Collected data

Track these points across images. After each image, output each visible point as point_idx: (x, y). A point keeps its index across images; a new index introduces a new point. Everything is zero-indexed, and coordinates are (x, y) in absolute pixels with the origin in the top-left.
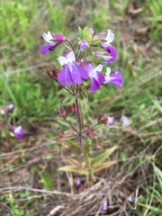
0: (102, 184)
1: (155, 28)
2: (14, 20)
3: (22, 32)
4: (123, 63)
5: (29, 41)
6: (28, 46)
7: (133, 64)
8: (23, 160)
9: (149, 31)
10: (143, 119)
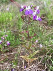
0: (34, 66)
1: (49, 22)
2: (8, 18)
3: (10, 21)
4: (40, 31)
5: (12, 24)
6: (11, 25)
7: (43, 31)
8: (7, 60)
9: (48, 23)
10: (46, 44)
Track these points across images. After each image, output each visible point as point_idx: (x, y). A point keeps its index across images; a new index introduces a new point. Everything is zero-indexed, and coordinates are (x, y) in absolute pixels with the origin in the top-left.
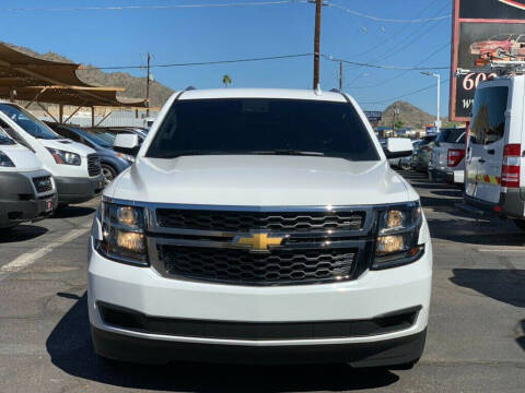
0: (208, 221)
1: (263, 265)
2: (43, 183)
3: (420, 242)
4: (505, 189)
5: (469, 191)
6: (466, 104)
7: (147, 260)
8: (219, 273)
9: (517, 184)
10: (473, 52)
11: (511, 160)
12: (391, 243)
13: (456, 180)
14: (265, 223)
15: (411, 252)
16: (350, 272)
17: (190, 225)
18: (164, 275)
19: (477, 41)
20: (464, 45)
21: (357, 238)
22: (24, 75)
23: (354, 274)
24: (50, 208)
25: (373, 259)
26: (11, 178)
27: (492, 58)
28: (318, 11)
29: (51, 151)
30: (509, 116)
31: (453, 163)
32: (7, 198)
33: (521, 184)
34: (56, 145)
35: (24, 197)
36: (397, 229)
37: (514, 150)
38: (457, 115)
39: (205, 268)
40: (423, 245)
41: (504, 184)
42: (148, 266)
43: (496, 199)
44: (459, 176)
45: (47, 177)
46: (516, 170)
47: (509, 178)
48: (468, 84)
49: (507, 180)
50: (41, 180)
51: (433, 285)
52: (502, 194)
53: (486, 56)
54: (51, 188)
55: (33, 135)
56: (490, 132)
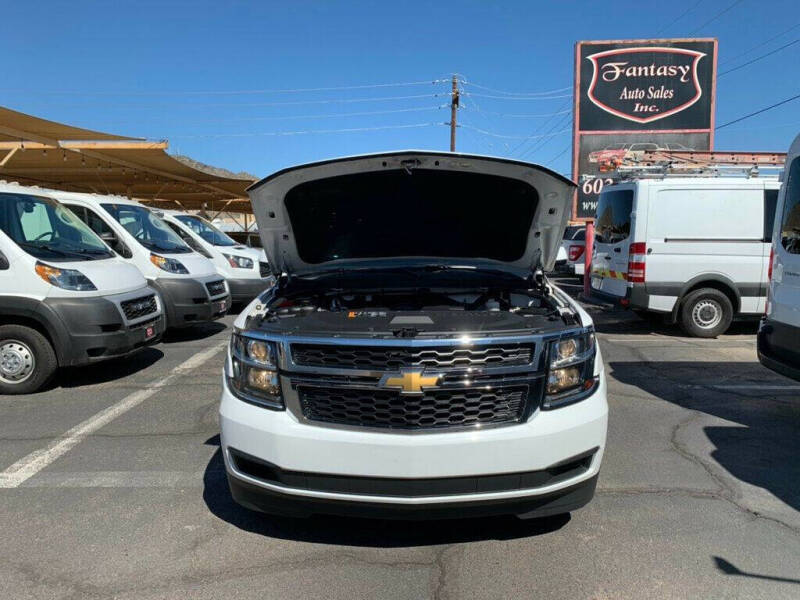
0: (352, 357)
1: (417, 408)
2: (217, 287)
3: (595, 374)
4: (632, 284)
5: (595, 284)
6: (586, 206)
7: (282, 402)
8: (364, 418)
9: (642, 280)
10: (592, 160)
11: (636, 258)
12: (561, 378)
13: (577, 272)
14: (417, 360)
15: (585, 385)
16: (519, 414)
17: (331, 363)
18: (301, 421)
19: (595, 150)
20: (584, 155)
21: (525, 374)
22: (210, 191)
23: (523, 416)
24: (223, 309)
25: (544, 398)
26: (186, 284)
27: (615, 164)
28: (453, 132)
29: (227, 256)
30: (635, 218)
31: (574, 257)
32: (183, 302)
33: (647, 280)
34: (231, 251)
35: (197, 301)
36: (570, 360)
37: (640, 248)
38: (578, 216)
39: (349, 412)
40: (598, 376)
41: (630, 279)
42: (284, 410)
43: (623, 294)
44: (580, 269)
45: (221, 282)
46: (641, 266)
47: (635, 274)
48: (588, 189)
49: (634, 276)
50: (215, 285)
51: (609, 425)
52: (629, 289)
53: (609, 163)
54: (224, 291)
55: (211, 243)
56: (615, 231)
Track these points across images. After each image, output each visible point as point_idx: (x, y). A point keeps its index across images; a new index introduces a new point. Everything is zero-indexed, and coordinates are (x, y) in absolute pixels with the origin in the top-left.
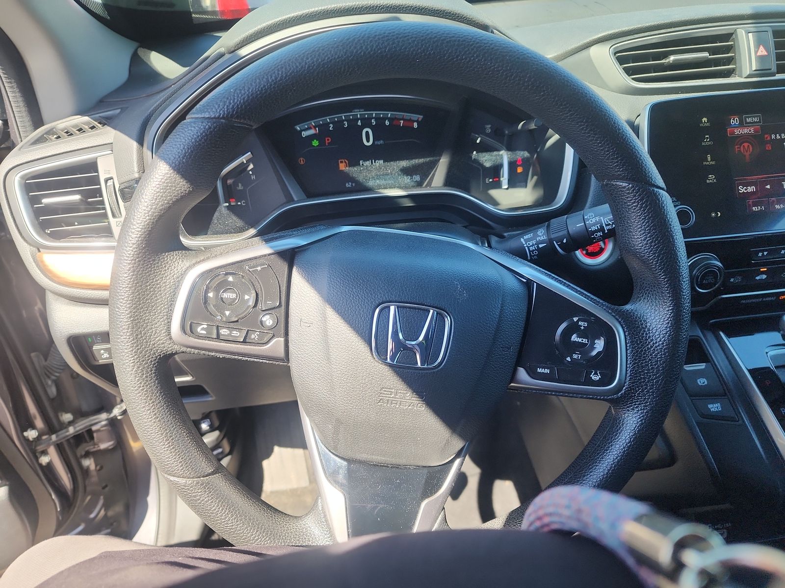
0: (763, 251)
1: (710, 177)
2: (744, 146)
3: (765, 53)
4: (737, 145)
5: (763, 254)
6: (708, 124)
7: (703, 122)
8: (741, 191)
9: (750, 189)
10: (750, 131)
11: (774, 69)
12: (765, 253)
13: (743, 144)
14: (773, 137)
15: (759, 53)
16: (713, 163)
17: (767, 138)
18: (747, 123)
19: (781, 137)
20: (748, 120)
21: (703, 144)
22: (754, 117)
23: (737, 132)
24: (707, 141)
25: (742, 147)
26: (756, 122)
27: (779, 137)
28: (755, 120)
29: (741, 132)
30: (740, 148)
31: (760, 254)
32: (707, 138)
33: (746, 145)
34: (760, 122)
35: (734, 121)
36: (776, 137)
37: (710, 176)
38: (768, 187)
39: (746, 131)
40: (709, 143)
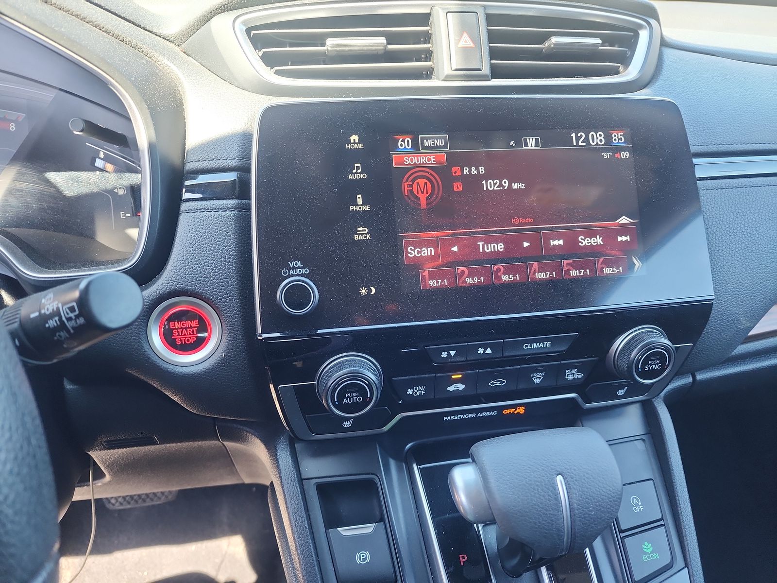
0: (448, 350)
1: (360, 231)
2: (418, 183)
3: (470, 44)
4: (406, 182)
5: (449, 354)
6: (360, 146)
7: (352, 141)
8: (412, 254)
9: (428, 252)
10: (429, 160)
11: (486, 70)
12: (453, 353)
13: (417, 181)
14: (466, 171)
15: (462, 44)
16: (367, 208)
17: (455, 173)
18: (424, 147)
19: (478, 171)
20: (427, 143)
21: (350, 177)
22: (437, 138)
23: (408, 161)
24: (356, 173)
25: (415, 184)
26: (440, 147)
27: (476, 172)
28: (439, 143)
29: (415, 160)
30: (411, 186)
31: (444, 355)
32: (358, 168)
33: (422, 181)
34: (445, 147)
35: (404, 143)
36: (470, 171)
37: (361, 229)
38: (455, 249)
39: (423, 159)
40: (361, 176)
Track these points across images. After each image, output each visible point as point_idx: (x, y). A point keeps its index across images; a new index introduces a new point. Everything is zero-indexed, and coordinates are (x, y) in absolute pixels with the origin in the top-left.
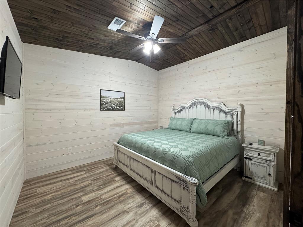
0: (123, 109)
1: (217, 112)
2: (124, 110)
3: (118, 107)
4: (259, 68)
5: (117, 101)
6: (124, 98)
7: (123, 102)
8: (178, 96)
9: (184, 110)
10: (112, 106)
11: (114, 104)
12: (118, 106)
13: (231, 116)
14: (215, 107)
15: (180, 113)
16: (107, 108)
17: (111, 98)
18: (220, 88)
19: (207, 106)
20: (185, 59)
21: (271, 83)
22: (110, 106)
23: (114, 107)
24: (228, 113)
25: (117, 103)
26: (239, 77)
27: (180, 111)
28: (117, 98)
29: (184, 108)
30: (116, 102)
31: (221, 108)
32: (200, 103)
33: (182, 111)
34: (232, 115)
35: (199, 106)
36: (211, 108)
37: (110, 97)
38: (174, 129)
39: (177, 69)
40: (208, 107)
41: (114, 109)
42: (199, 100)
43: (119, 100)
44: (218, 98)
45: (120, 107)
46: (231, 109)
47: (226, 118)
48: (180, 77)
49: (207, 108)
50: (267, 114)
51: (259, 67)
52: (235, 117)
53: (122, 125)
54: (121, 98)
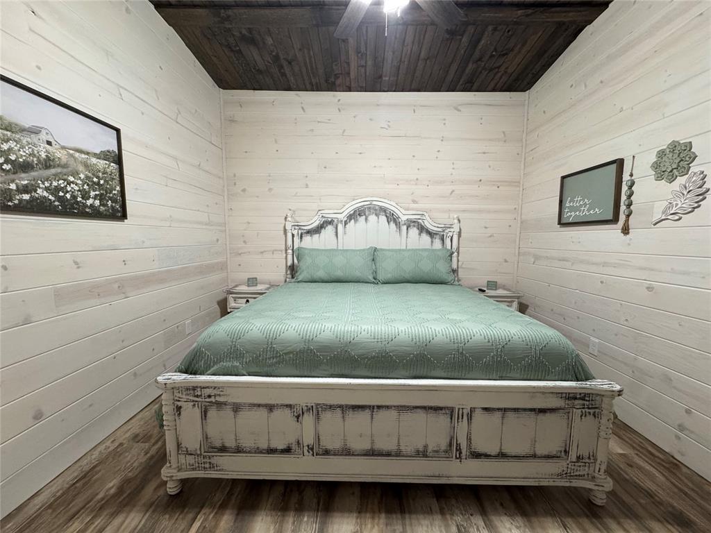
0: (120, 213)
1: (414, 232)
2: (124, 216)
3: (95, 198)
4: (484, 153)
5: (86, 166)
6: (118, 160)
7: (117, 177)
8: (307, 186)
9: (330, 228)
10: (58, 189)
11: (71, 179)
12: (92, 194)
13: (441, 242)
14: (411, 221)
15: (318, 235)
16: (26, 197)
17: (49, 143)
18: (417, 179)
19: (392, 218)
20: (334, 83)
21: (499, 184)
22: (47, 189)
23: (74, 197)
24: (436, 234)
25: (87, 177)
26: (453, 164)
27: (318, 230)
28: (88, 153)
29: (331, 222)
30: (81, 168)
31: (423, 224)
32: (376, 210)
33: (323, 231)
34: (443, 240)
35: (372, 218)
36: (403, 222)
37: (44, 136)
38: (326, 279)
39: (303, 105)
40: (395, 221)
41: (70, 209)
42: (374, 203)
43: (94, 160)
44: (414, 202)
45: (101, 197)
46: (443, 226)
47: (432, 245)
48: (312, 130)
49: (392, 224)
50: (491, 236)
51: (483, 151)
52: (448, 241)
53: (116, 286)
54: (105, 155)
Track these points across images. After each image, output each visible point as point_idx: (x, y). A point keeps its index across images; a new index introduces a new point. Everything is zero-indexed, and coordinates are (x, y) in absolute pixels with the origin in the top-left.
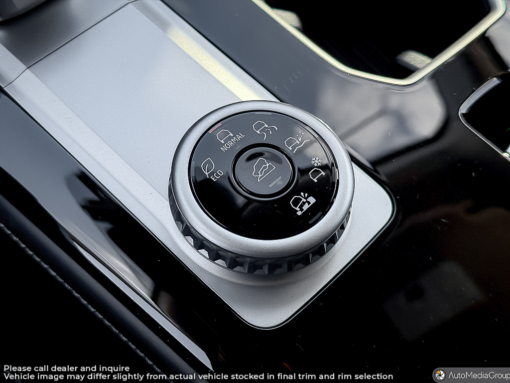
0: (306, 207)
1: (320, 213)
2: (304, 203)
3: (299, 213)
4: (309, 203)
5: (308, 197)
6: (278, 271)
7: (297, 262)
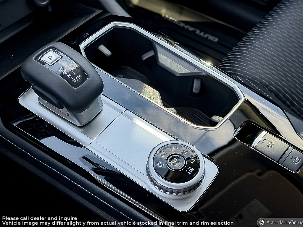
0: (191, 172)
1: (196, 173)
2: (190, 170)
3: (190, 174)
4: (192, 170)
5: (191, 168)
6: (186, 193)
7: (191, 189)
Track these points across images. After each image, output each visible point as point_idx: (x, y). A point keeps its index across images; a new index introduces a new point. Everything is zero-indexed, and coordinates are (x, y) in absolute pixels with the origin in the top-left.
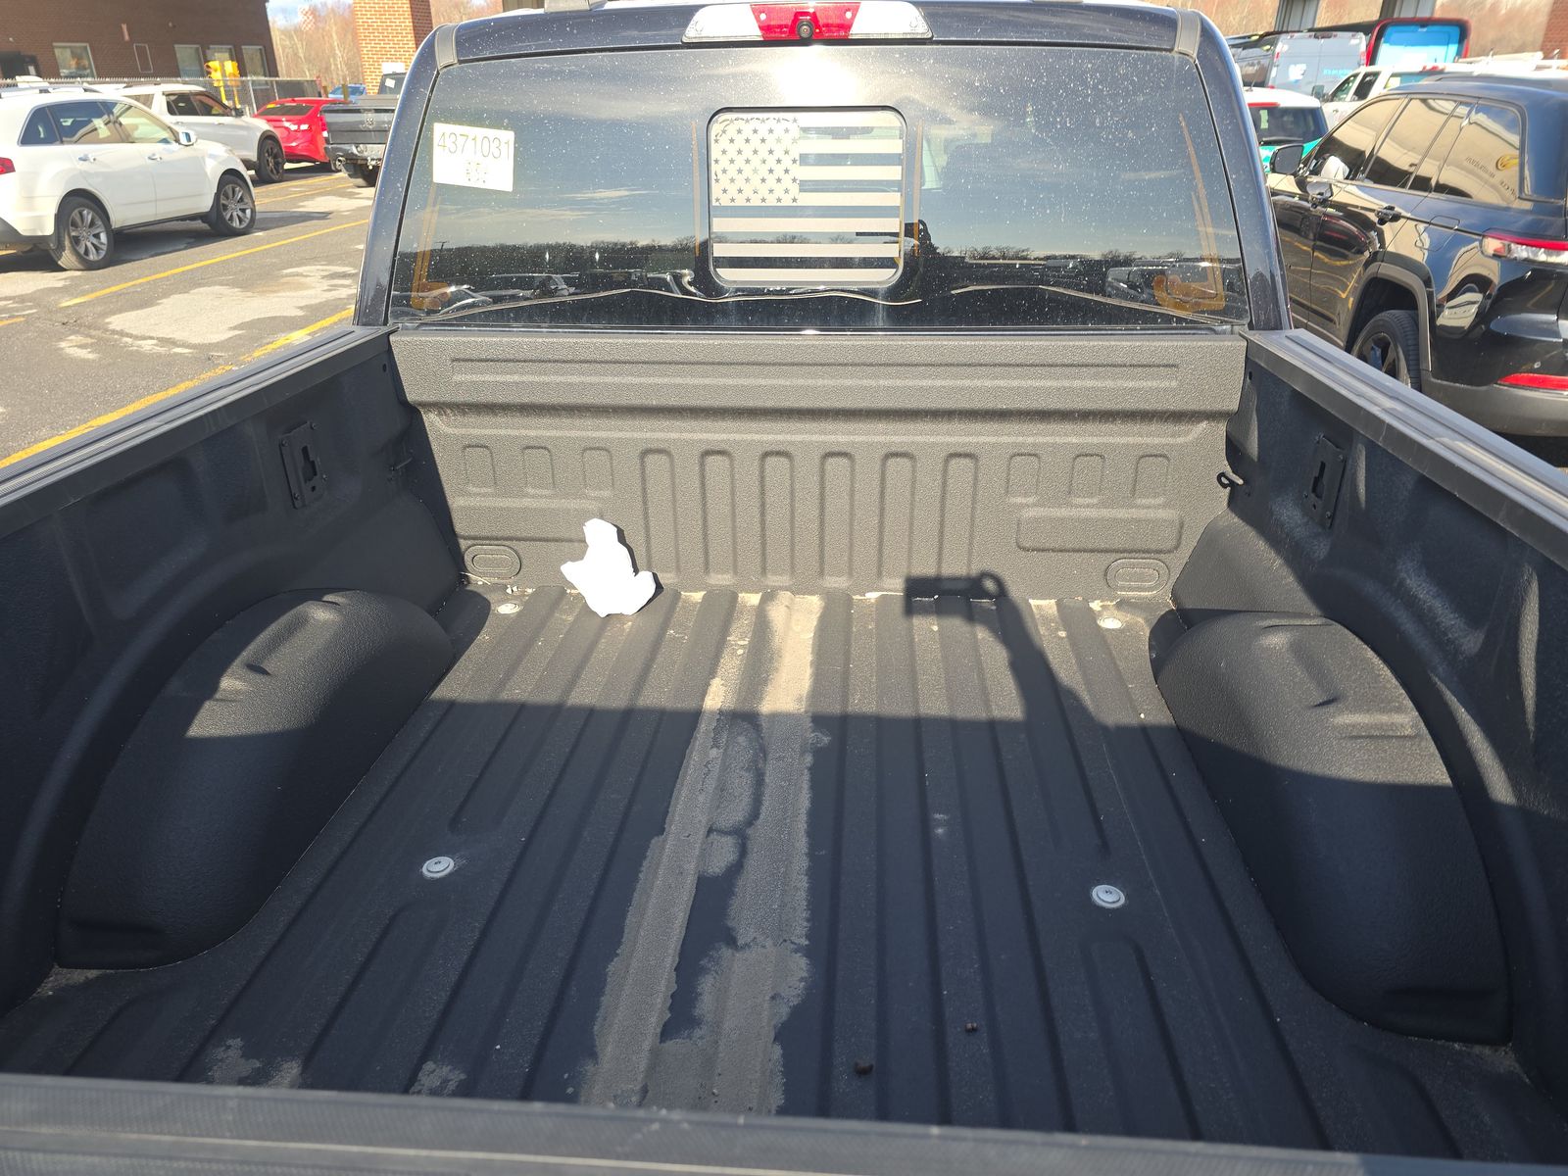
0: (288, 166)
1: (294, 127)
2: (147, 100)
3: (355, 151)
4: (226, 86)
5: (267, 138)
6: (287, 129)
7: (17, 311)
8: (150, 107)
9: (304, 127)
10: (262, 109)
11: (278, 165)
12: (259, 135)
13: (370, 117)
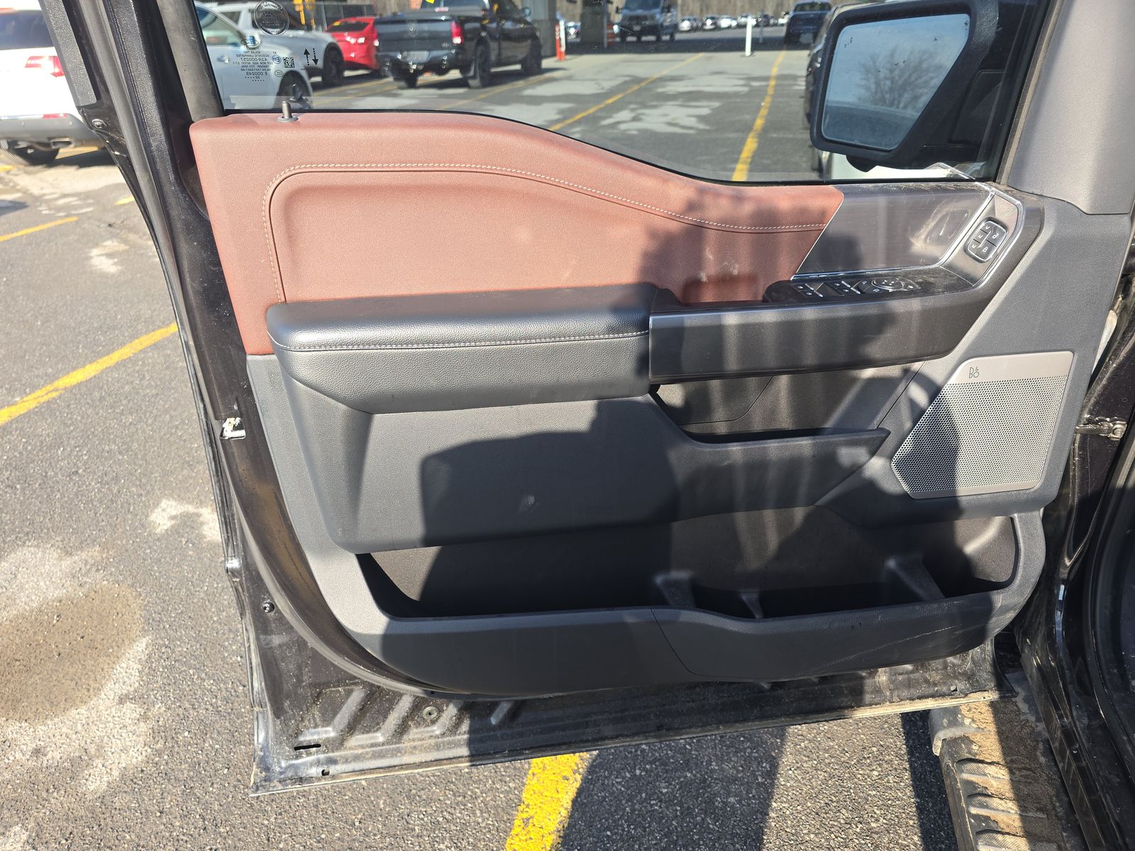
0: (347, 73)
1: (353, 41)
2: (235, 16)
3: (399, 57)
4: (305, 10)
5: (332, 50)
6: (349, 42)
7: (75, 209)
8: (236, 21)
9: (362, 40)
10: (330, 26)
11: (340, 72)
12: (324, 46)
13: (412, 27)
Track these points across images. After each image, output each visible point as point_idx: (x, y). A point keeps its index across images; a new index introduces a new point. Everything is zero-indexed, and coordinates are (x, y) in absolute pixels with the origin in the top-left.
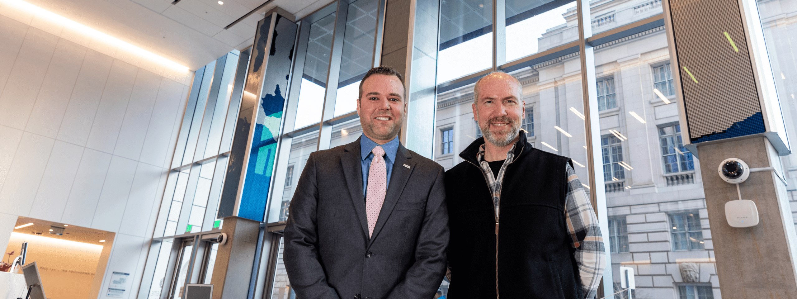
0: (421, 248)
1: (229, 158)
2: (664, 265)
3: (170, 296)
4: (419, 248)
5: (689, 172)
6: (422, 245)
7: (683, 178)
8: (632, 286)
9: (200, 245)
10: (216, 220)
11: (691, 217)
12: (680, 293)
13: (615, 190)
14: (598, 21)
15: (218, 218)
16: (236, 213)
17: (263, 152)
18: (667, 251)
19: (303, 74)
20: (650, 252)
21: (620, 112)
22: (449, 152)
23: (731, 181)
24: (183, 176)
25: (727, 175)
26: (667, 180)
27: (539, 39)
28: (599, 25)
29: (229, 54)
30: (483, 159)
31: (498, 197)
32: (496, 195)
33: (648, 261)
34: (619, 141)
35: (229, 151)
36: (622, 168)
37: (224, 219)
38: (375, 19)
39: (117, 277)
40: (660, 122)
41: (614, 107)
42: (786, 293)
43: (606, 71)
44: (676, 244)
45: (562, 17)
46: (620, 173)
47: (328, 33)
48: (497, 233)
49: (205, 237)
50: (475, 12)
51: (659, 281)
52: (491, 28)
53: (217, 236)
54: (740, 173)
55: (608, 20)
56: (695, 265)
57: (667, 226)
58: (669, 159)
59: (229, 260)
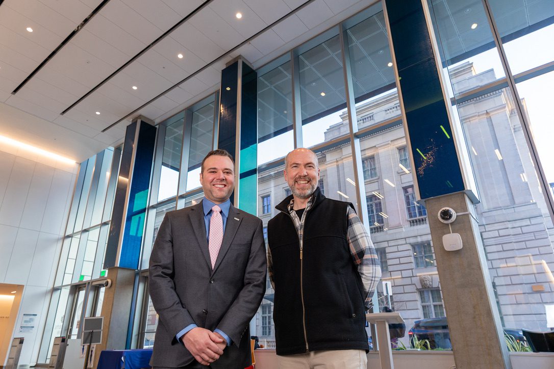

** What the task asks **
Reproduce the listing word for word, from its first line through the line containing "10: (46, 44)", with both ends included. Leave the pictures out of your answer.

** Answer for this exercise **
Track these points across images. After each image, output each visible point as point_idx: (x, y). A point keeps its index across images; a new index introduces a new point. Everything is zero-indexed, and coordinates are (x, y) in absolute pixels with the origin in the top-left.
0: (102, 184)
1: (155, 28)
2: (14, 20)
3: (22, 32)
4: (123, 63)
5: (29, 41)
6: (28, 46)
7: (133, 64)
8: (23, 160)
9: (149, 31)
10: (143, 119)
0: (34, 66)
1: (49, 22)
2: (8, 18)
3: (10, 21)
4: (40, 31)
5: (12, 24)
6: (11, 25)
7: (43, 31)
8: (7, 60)
9: (48, 23)
10: (46, 44)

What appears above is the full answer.